How can I help my child feel successful despite her differences?

Ms. Dorothy -
My daughter has some physical disabilities that have affected her learning. She’s a bright girl, but it just takes her a little while longer than her peers to catch on to things. Now that she’s getting older, she’s realizing that it takes her longer to take tests and that her grades are not as high as her classmates. How can I let her know that her best is good enough, even though her grades show differently? And on the other hand, I don’t want her to think grades don’t matter, because they do!
- Mom of Special Ed student

First of all, yes, she is amazing just as she is. And yes, it's important that she knows her momma loves her and sees her as perfect.

It is important that you be an advocate for her as well. Having special needs gives you some legal footing for making sure your daughter gets what she needs to be successful in school.  Take advantage of the leverage you have, and make sure she feels as accomplished as her peers do in the eyes of the school.

Something that might help her grow to value her own hard work would be a report card about how she is doing in class.  Not just the academics, but more specifically, an effort grade attached to every subject area or assignment. 

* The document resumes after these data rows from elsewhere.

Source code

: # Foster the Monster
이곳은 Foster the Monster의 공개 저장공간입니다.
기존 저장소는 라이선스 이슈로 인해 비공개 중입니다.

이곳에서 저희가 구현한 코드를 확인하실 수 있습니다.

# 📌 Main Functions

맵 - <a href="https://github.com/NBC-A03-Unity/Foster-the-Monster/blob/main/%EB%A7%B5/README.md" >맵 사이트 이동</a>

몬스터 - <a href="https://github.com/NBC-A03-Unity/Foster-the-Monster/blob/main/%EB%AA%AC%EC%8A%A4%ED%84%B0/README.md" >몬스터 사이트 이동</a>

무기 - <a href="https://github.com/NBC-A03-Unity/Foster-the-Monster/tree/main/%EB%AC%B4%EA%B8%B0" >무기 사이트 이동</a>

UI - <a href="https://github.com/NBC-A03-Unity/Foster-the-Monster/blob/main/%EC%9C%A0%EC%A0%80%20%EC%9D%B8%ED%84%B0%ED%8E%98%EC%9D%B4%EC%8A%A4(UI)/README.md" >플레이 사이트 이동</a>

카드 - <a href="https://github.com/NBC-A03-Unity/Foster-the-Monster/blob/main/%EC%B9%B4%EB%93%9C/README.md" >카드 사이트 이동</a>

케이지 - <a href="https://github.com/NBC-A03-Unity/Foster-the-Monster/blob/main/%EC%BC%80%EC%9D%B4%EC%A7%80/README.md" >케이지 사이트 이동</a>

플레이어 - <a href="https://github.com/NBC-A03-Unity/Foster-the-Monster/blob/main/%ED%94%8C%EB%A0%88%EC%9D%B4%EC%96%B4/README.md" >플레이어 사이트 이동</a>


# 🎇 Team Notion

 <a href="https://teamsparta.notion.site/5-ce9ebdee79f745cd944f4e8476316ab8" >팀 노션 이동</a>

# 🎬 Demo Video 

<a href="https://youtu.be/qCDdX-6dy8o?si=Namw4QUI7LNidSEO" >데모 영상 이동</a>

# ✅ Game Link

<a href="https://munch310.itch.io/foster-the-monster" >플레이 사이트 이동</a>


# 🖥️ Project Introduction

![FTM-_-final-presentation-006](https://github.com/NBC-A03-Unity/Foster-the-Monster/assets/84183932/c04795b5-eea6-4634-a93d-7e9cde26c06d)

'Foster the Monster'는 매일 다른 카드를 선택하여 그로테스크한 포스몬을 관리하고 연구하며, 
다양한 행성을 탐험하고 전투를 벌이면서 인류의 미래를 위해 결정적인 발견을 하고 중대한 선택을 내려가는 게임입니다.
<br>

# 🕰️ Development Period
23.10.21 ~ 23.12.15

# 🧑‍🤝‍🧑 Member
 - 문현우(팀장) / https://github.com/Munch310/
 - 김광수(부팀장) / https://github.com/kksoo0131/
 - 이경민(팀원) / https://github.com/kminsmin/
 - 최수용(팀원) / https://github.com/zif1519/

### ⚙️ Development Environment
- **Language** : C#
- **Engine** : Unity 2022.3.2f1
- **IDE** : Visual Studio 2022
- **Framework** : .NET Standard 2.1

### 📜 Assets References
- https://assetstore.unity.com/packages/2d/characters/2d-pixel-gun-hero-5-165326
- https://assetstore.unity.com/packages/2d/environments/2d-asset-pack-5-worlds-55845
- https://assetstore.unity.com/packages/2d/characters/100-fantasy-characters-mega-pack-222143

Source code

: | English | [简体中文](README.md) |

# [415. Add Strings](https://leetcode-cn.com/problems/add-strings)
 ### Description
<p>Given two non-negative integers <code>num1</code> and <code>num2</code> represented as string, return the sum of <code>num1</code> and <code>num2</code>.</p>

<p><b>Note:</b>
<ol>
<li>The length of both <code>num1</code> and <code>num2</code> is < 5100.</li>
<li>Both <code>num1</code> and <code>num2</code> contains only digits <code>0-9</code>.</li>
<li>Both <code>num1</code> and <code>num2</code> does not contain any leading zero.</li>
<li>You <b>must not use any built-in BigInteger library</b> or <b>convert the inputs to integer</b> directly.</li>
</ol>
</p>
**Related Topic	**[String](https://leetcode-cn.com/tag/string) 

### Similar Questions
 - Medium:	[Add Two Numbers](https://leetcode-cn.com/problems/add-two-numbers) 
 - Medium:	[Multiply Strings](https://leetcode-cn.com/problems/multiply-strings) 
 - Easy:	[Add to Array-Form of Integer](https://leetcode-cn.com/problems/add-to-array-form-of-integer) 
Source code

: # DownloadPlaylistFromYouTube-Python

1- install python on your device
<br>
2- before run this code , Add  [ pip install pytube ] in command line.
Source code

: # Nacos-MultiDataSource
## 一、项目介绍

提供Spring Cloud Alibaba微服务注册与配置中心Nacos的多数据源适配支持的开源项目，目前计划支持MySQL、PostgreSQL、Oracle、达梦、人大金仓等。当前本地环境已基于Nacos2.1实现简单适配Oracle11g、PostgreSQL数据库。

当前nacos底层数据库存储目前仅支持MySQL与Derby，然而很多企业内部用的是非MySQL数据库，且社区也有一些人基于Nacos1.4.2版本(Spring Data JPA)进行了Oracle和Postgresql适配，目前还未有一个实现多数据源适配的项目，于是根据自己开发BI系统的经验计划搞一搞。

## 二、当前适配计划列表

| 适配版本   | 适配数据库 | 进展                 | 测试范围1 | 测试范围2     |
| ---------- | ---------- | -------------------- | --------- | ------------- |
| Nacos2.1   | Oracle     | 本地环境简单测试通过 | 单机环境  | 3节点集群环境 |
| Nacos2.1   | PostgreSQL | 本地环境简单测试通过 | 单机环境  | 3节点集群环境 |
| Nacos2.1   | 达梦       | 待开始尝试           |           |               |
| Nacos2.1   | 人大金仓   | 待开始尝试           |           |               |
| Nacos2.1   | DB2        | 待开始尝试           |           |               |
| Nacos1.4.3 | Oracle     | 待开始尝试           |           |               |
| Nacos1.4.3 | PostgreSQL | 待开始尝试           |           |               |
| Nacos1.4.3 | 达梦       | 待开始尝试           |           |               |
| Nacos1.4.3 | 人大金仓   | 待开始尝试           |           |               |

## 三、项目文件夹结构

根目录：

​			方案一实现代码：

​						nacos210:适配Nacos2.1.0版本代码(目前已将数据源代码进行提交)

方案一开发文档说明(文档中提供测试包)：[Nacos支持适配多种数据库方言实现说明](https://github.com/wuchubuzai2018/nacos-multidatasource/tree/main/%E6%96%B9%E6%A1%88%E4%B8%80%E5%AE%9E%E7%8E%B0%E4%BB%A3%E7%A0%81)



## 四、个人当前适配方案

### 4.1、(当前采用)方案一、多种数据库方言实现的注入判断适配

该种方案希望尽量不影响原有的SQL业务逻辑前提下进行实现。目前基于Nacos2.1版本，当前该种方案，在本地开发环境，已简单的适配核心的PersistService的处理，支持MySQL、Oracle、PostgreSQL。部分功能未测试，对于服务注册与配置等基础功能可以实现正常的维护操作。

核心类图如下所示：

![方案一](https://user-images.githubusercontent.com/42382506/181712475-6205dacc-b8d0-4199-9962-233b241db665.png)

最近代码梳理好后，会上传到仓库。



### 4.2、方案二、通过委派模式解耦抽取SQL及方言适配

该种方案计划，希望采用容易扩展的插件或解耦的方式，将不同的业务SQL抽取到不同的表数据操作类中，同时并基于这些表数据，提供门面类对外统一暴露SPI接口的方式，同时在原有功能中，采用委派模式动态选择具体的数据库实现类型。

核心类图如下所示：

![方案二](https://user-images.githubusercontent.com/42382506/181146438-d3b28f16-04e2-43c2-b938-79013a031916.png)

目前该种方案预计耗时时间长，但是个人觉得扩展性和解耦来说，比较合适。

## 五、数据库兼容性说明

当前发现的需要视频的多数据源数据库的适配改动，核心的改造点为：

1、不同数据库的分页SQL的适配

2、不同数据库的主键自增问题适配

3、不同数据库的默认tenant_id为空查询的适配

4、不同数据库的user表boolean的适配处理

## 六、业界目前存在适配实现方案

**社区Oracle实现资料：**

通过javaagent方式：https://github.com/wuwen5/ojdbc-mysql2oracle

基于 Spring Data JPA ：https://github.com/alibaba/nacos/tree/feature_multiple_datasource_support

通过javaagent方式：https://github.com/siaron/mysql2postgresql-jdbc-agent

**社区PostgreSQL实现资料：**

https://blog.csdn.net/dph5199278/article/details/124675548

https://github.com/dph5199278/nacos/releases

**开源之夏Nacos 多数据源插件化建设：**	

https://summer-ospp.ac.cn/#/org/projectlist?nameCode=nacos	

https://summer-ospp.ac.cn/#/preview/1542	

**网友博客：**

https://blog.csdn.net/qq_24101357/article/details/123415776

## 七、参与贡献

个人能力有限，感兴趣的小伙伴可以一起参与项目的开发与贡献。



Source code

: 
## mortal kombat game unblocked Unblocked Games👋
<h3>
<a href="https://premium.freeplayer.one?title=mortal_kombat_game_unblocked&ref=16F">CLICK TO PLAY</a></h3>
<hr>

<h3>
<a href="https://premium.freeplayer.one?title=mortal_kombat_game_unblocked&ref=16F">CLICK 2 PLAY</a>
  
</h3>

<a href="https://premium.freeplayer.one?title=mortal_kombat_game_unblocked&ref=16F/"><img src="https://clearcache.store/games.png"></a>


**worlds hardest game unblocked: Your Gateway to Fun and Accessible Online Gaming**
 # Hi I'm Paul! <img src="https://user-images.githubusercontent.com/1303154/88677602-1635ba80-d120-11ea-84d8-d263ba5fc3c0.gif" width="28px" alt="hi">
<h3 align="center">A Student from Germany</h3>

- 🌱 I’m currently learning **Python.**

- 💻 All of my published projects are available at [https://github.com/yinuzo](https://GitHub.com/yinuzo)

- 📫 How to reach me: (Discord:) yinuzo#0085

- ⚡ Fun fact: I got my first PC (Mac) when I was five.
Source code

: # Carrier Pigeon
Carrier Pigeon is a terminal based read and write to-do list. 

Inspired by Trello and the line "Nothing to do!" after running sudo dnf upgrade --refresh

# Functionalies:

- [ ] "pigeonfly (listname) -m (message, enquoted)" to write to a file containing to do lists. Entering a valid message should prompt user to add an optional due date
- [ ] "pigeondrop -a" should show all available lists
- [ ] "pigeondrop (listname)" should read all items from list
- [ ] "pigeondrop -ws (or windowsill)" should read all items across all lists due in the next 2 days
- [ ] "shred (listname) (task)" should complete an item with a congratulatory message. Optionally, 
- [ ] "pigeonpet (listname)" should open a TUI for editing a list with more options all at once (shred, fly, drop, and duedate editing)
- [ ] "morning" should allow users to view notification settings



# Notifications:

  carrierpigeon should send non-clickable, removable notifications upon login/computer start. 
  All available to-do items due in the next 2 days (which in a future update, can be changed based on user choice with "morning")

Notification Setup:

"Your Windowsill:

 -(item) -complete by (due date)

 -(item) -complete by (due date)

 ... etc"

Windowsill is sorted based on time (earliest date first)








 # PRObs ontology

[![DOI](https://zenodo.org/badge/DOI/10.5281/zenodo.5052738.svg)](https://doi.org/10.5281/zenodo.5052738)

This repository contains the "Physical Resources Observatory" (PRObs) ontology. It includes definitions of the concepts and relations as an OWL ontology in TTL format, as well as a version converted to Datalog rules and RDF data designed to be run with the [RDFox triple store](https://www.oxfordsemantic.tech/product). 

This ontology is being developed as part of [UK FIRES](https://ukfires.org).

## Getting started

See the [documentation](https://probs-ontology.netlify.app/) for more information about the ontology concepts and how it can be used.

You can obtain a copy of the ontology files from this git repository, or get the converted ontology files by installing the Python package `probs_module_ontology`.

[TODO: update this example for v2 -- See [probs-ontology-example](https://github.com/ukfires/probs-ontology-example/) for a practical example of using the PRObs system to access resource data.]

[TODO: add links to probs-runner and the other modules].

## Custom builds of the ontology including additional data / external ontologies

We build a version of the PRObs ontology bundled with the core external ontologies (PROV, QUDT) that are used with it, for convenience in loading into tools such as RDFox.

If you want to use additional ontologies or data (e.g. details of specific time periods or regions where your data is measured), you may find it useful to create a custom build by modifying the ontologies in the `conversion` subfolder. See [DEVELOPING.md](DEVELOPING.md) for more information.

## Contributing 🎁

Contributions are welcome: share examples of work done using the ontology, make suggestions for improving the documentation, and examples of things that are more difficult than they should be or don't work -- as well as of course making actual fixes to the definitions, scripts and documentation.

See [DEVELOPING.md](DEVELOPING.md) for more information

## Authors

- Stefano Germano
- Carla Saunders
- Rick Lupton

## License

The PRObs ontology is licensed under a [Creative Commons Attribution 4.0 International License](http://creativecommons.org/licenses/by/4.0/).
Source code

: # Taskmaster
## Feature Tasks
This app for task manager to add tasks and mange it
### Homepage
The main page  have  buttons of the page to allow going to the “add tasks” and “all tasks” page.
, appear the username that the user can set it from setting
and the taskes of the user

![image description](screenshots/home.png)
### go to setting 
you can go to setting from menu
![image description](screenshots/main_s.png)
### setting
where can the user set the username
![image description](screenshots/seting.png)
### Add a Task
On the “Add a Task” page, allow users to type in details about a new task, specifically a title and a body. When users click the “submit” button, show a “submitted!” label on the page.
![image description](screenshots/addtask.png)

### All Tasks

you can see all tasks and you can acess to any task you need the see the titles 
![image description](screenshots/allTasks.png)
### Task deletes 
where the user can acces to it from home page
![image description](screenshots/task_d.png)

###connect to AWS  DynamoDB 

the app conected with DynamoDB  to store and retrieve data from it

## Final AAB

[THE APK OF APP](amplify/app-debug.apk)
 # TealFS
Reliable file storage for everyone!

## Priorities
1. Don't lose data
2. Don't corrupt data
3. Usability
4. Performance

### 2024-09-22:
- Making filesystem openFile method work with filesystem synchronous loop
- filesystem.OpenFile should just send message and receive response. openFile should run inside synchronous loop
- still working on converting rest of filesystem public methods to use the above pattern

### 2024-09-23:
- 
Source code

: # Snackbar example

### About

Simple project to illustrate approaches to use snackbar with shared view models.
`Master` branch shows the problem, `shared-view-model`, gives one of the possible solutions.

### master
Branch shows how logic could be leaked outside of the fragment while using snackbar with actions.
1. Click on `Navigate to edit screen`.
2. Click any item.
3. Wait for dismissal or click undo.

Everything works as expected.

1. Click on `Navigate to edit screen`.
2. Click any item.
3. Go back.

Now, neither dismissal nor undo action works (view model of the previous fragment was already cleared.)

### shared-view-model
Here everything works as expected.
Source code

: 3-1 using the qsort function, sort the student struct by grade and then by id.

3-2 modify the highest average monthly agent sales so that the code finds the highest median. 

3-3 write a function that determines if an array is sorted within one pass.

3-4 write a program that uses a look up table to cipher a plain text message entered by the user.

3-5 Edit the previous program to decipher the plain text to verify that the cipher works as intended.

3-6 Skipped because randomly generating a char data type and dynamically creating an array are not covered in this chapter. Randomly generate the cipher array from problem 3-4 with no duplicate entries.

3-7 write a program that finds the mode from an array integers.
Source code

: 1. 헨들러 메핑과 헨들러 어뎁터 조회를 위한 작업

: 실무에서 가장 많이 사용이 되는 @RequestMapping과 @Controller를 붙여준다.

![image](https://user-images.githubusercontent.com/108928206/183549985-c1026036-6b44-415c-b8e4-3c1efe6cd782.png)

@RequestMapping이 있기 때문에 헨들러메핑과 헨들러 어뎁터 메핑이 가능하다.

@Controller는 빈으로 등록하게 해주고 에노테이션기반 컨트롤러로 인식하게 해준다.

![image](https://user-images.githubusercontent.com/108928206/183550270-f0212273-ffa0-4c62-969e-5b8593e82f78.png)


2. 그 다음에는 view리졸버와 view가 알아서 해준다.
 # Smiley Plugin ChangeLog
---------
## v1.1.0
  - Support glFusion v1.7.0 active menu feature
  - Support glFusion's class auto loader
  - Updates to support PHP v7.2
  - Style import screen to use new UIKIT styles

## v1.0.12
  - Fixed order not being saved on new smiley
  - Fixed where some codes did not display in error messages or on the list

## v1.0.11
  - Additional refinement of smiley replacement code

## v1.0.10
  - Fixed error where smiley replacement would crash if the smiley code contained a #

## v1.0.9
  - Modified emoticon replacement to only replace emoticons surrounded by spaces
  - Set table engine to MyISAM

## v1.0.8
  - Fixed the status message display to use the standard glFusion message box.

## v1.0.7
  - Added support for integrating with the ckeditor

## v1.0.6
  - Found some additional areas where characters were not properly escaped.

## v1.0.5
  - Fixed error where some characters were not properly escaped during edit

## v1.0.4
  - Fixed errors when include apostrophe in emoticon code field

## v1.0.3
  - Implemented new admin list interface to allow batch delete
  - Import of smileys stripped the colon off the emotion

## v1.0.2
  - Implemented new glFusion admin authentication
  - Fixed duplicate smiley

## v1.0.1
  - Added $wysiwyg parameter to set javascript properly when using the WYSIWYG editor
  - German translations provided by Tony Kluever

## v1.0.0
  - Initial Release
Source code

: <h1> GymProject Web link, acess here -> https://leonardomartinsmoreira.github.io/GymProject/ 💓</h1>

Working with a second set of grades might help her to see herself differently.  With a 1 to 4 effort rubric, she might find more satisfaction with what she accomplishes.  If a 1 means she gave minimal effort, a 2 means there was some effort, a 3 means a grade-level appropriate amount of effort (proficiency benchmark) and a 4 means above average, advanced or exemplary effort, it would be easy for the teacher to grade her for how hard she works.

She has as much right to be proud of her work as an A student who coasts, and getting that kind of a grade from her teacher will mean more to her than hearing it at home because it's "official."  When she gets her report card she can see that, while she may have gotten a C in Math, she got a 4 for effort - which puts her above other students in her grade. 

It is a tactic to help level the playing field, and by asking her support team to write it into her Individual Education Plan, you shouldn't have to negotiate for getting that kind of help from the school year after year.

Keep talking to her about how every person brings gifts to the world, and not all of them are recognized in the same ways.  Getting A's in school might be Mom's thing right now, but certainly Uncles shine in other ways, and so do big sisters.